# Wifi Not working At all after kernel Upgrade

## gentoo_newguy

Problems all day and night with the wireless . 

Finally had it working and now upgraded the kernel and nothing at all. 

Cant find a wlan0 device. 

Ive check in the kernel everything is the same as before.

 Except after the upgrade  it had deleted my /lib/firmware/rtlwifi/rtl8192cfw.bin 

So I placed the firmware back into the correct directory. 

Modporbed rtlwifi and rtl8129ce and it still wont appear any ideas what the hell is going on ? 

Really starting to grind my gearsLast edited by gentoo_newguy on Thu Jul 12, 2012 3:50 pm; edited 2 times in total

----------

## gentoo_newguy

Anyone ?

----------

## gentoo_newguy

Ok fixed but by emergeing linux-firmware but i had to remove radeon-ucode which i need for X. 

Any ideas on how to solve this ?

Also still have to keep using iwlist scan to connect to my network this makes no sense at all

----------

## Silentsand74

Maybe the Madwifi could solve your problem?

It seems it works with even the recalcitrant wireless cards  :Wink: 

----------

## Gusar

Err, not only is madwifi completely outdated, it's a driver for Atheros, not Realtek.

@gentoo_newguy: If you haven't noticed by now, linux-firmware includes radeon firmware too.

----------

## gentoo_newguy

Ok no problems with that . So the radeon firmware is installed with linux firmware (i didnt no that)

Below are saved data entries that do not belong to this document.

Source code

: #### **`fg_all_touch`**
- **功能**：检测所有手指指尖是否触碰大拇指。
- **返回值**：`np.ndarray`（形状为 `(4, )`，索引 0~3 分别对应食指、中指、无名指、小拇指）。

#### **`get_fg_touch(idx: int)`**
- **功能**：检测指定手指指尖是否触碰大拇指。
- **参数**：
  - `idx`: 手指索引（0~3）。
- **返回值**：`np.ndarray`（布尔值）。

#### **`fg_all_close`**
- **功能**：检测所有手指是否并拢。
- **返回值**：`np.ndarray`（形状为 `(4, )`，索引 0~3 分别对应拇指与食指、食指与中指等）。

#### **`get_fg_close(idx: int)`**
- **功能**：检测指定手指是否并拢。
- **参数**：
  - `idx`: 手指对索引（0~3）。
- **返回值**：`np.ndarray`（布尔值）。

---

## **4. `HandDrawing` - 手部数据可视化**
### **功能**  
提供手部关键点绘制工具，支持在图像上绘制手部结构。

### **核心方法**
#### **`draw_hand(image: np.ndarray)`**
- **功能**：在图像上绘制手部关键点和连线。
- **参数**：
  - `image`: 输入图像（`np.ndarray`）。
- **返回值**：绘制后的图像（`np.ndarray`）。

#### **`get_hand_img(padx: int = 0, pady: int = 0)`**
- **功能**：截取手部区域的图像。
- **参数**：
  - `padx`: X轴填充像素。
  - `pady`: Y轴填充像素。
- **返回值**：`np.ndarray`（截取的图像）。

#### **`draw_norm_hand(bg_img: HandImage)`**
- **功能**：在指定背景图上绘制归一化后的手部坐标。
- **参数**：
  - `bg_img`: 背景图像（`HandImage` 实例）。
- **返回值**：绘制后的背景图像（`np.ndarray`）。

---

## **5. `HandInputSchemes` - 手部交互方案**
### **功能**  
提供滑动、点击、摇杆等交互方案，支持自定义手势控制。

Why does my wifi only connect when i type iwlist scan .

Seems really weird to me. 

I cant pull a lease with dhcpcd doesnt matter if i restart the box or anything wpa supplicant doesnt read anything on startup and iwconfig will show wlan0 but with no network attached to it . i can leave it for 1 min or an hour nothing.

The minute i type iwlist scan it connects. 

Im happy the wifi is working but dont want to have to type this every time i boot up the machine. and the fact it drops about every hour or so and once again i have to type iwlist scan to connect again.

----------